**** DATA EXTRACTS ****

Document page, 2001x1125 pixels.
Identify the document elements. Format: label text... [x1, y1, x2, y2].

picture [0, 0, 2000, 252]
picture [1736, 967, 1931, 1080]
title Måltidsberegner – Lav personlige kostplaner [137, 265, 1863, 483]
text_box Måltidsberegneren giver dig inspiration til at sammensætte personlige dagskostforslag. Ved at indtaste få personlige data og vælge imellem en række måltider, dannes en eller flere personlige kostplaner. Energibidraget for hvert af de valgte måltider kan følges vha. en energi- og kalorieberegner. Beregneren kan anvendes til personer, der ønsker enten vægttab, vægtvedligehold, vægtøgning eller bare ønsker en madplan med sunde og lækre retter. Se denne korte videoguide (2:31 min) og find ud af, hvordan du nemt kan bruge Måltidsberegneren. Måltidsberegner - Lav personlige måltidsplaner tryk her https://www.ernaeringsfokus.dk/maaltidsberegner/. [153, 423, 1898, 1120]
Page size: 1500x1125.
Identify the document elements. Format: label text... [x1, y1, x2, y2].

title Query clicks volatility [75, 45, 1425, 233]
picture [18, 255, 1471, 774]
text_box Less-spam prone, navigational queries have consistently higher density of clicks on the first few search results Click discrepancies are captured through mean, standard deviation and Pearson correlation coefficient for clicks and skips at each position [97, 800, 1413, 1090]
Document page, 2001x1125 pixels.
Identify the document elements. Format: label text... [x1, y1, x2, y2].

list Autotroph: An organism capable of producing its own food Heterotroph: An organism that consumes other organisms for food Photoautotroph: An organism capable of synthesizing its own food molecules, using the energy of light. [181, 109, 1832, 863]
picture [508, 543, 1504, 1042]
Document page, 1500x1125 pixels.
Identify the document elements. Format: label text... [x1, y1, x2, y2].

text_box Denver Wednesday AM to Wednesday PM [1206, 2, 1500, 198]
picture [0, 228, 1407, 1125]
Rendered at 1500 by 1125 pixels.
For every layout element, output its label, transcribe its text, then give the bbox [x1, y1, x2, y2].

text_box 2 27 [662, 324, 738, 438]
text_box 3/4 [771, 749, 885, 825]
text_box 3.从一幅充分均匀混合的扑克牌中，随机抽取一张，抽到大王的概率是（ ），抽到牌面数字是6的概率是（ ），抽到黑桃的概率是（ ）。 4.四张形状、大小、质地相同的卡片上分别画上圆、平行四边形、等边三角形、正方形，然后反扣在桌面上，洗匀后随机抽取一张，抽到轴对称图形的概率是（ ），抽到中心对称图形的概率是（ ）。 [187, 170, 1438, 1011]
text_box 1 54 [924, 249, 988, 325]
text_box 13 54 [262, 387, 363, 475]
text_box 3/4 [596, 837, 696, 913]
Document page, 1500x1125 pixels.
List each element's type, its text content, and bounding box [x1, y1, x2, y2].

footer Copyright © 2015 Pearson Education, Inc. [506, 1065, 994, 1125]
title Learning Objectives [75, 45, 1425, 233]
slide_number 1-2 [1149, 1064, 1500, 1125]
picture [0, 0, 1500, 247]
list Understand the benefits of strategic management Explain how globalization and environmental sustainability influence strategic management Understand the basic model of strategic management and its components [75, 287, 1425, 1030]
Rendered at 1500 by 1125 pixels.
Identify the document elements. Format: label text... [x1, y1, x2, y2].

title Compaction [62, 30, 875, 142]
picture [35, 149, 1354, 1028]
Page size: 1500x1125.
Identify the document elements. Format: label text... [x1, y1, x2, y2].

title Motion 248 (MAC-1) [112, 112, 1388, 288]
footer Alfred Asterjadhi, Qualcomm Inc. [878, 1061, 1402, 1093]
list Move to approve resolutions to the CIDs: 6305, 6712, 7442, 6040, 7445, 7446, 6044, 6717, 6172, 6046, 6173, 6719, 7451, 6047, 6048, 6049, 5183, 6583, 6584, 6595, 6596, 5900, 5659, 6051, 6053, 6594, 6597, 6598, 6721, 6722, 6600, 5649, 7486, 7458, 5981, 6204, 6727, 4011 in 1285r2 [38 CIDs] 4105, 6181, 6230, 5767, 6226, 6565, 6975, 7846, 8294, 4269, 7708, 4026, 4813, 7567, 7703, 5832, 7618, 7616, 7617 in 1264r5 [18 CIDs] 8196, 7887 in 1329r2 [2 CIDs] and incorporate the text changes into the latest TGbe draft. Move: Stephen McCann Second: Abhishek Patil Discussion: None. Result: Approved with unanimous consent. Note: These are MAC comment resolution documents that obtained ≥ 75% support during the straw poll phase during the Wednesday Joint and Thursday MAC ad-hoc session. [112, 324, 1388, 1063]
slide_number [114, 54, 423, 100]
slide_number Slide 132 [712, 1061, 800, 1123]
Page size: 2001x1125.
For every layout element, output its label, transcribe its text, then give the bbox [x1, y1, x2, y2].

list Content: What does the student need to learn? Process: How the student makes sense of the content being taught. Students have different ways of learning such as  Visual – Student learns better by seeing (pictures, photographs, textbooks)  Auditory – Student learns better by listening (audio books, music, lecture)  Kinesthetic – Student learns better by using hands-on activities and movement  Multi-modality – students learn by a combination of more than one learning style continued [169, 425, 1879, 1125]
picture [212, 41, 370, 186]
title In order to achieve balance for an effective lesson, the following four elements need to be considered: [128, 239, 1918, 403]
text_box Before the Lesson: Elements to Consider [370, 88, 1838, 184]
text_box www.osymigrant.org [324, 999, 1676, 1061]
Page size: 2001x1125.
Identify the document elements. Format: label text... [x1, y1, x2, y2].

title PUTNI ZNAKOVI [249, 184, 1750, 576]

****

_REQUIRED WORK_
Repeat the records, every one of them, without any deviation.

_ANSWER FOR THIS EXERCISE_
Document page, 2001x1125 pixels.
Identify the document elements. Format: label text... [x1, y1, x2, y2].

picture [0, 0, 2000, 252]
picture [1736, 967, 1931, 1080]
title Måltidsberegner – Lav personlige kostplaner [137, 265, 1863, 483]
text_box Måltidsberegneren giver dig inspiration til at sammensætte personlige dagskostforslag. Ved at indtaste få personlige data og vælge imellem en række måltider, dannes en eller flere personlige kostplaner. Energibidraget for hvert af de valgte måltider kan følges vha. en energi- og kalorieberegner. Beregneren kan anvendes til personer, der ønsker enten vægttab, vægtvedligehold, vægtøgning eller bare ønsker en madplan med sunde og lækre retter. Se denne korte videoguide (2:31 min) og find ud af, hvordan du nemt kan bruge Måltidsberegneren. Måltidsberegner - Lav personlige måltidsplaner tryk her https://www.ernaeringsfokus.dk/maaltidsberegner/. [153, 423, 1898, 1120]
Page size: 1500x1125.
Identify the document elements. Format: label text... [x1, y1, x2, y2].

title Query clicks volatility [75, 45, 1425, 233]
picture [18, 255, 1471, 774]
text_box Less-spam prone, navigational queries have consistently higher density of clicks on the first few search results Click discrepancies are captured through mean, standard deviation and Pearson correlation coefficient for clicks and skips at each position [97, 800, 1413, 1090]
Document page, 2001x1125 pixels.
Identify the document elements. Format: label text... [x1, y1, x2, y2].

list Autotroph: An organism capable of producing its own food Heterotroph: An organism that consumes other organisms for food Photoautotroph: An organism capable of synthesizing its own food molecules, using the energy of light. [181, 109, 1832, 863]
picture [508, 543, 1504, 1042]
Document page, 1500x1125 pixels.
Identify the document elements. Format: label text... [x1, y1, x2, y2].

text_box Denver Wednesday AM to Wednesday PM [1206, 2, 1500, 198]
picture [0, 228, 1407, 1125]
Rendered at 1500 by 1125 pixels.
For every layout element, output its label, transcribe its text, then give the bbox [x1, y1, x2, y2].

text_box 2 27 [662, 324, 738, 438]
text_box 3/4 [771, 749, 885, 825]
text_box 3.从一幅充分均匀混合的扑克牌中，随机抽取一张，抽到大王的概率是（ ），抽到牌面数字是6的概率是（ ），抽到黑桃的概率是（ ）。 4.四张形状、大小、质地相同的卡片上分别画上圆、平行四边形、等边三角形、正方形，然后反扣在桌面上，洗匀后随机抽取一张，抽到轴对称图形的概率是（ ），抽到中心对称图形的概率是（ ）。 [187, 170, 1438, 1011]
text_box 1 54 [924, 249, 988, 325]
text_box 13 54 [262, 387, 363, 475]
text_box 3/4 [596, 837, 696, 913]
Document page, 1500x1125 pixels.
List each element's type, its text content, and bounding box [x1, y1, x2, y2].

footer Copyright © 2015 Pearson Education, Inc. [506, 1065, 994, 1125]
title Learning Objectives [75, 45, 1425, 233]
slide_number 1-2 [1149, 1064, 1500, 1125]
picture [0, 0, 1500, 247]
list Understand the benefits of strategic management Explain how globalization and environmental sustainability influence strategic management Understand the basic model of strategic management and its components [75, 287, 1425, 1030]
Rendered at 1500 by 1125 pixels.
Identify the document elements. Format: label text... [x1, y1, x2, y2].

title Compaction [62, 30, 875, 142]
picture [35, 149, 1354, 1028]
Page size: 1500x1125.
Identify the document elements. Format: label text... [x1, y1, x2, y2].

title Motion 248 (MAC-1) [112, 112, 1388, 288]
footer Alfred Asterjadhi, Qualcomm Inc. [878, 1061, 1402, 1093]
list Move to approve resolutions to the CIDs: 6305, 6712, 7442, 6040, 7445, 7446, 6044, 6717, 6172, 6046, 6173, 6719, 7451, 6047, 6048, 6049, 5183, 6583, 6584, 6595, 6596, 5900, 5659, 6051, 6053, 6594, 6597, 6598, 6721, 6722, 6600, 5649, 7486, 7458, 5981, 6204, 6727, 4011 in 1285r2 [38 CIDs] 4105, 6181, 6230, 5767, 6226, 6565, 6975, 7846, 8294, 4269, 7708, 4026, 4813, 7567, 7703, 5832, 7618, 7616, 7617 in 1264r5 [18 CIDs] 8196, 7887 in 1329r2 [2 CIDs] and incorporate the text changes into the latest TGbe draft. Move: Stephen McCann Second: Abhishek Patil Discussion: None. Result: Approved with unanimous consent. Note: These are MAC comment resolution documents that obtained ≥ 75% support during the straw poll phase during the Wednesday Joint and Thursday MAC ad-hoc session. [112, 324, 1388, 1063]
slide_number [114, 54, 423, 100]
slide_number Slide 132 [712, 1061, 800, 1123]
Page size: 2001x1125.
For every layout element, output its label, transcribe its text, then give the bbox [x1, y1, x2, y2].

list Content: What does the student need to learn? Process: How the student makes sense of the content being taught. Students have different ways of learning such as  Visual – Student learns better by seeing (pictures, photographs, textbooks)  Auditory – Student learns better by listening (audio books, music, lecture)  Kinesthetic – Student learns better by using hands-on activities and movement  Multi-modality – students learn by a combination of more than one learning style continued [169, 425, 1879, 1125]
picture [212, 41, 370, 186]
title In order to achieve balance for an effective lesson, the following four elements need to be considered: [128, 239, 1918, 403]
text_box Before the Lesson: Elements to Consider [370, 88, 1838, 184]
text_box www.osymigrant.org [324, 999, 1676, 1061]
Page size: 2001x1125.
Identify the document elements. Format: label text... [x1, y1, x2, y2].

title PUTNI ZNAKOVI [249, 184, 1750, 576]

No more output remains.